The item then went to public comment, which drew a large number of people waiting to weigh in on the topic, including many city officials.

One idea brought up multiple times during public comment was the proposal to establish a Citizen’s Oversight Committee to advise the board on homeless issues. Among them was Sam Blakeslee.

“We would like to add the [oversight committe],” he said. “There needs to external oversight.”

Michael Renault of Templeton brought up the issue from another point of view, reading a statement from his partner Valerie Stern, a mental health worker, who was injured being thrown from her horse during a trail ride. The horse was allegedly spooked by a couple of dogs in the Salinas Riverbed, and afterward was verbally confronted by a homeless person. 

Stern’s statement, read by Renault, said that filing a report with the sheriff’s office was “an ordeal” and animal services said they couldn’t do anything about the dogs.

“These homeless have been here for years now,” Stern’s statement continued. “They’re not trying to pull themselves up and use the system. They are choosing this lifestyle.”

The next speaker, Lindy Owen, a frequent advocate for the homeless at county meetings, said the story from the Salina Riverbed was a reason why the county needs to find facilities for the homeless.

Owen also was pleased with the overall proposal from the county.

“This is nice to see,” she said. “The only thing is there’s a lot of cooks in the kitchen. We need to pare that down.”

After public comment, the supervisors wrapped up with their comments.

District 3 Supervisor Dawn Ortiz Legg addressed the issue of some homeless not getting help, and suggested that may not necessarily be the case.

“I was told about a person in a warming center who came out of the riverbed several times before he agreed to get help,” she said. “I think it’s not that they won’t get help, but they just don’t realize the resources are there.”

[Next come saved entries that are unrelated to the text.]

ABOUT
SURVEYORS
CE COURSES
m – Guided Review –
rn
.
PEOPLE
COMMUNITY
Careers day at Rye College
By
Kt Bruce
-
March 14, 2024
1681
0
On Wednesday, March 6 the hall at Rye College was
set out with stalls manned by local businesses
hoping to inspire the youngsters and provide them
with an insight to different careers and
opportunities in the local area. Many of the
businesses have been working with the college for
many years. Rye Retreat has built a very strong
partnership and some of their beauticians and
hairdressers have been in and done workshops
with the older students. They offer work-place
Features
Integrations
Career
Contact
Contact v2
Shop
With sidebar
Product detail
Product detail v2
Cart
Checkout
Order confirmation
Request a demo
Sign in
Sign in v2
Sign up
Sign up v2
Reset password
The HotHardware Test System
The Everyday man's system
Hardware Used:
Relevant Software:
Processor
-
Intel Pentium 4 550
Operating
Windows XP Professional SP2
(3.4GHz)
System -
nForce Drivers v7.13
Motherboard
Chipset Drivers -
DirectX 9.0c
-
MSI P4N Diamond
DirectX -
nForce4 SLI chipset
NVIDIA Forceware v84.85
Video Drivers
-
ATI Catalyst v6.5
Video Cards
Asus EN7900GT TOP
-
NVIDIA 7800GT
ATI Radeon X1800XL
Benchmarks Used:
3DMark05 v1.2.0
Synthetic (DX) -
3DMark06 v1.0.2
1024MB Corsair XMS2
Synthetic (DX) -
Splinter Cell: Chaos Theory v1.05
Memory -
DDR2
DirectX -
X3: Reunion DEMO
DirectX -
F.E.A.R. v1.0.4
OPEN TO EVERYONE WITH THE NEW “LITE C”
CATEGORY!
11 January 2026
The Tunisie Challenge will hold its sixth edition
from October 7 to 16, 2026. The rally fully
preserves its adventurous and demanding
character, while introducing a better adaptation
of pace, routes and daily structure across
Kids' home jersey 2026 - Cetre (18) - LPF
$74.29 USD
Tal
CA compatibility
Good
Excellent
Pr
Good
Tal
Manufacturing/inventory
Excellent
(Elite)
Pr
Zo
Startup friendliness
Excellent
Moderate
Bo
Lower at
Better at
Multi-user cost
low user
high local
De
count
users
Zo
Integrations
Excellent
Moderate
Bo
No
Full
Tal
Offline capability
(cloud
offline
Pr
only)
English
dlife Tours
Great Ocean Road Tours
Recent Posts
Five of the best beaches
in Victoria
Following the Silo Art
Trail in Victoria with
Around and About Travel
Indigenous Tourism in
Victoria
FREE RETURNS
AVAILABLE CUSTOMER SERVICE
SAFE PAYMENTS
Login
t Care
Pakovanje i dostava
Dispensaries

District 4 Supervisor Lynn Compton was happy with what was proposed, but warned they can’t really do it step-by-step.

“I was concerned that we were talking about housing first before treatment,” she said. “They need to happen at the same time.”

All the supervisors agreed with the concept of a citizen’s oversight board, although Compton wanted to make sure it wouldn’t get too large (“They can get too big and ineffective”), and District 2 Supervisor Bruce Gibson wondered if the HSOC could somehow be turned into some kind of advisory board.

The supervisors directed staff to go forward on the four aspects introduced by Dzvonik, and added in an evaluation of a potential citizen’s oversight board before adjourning.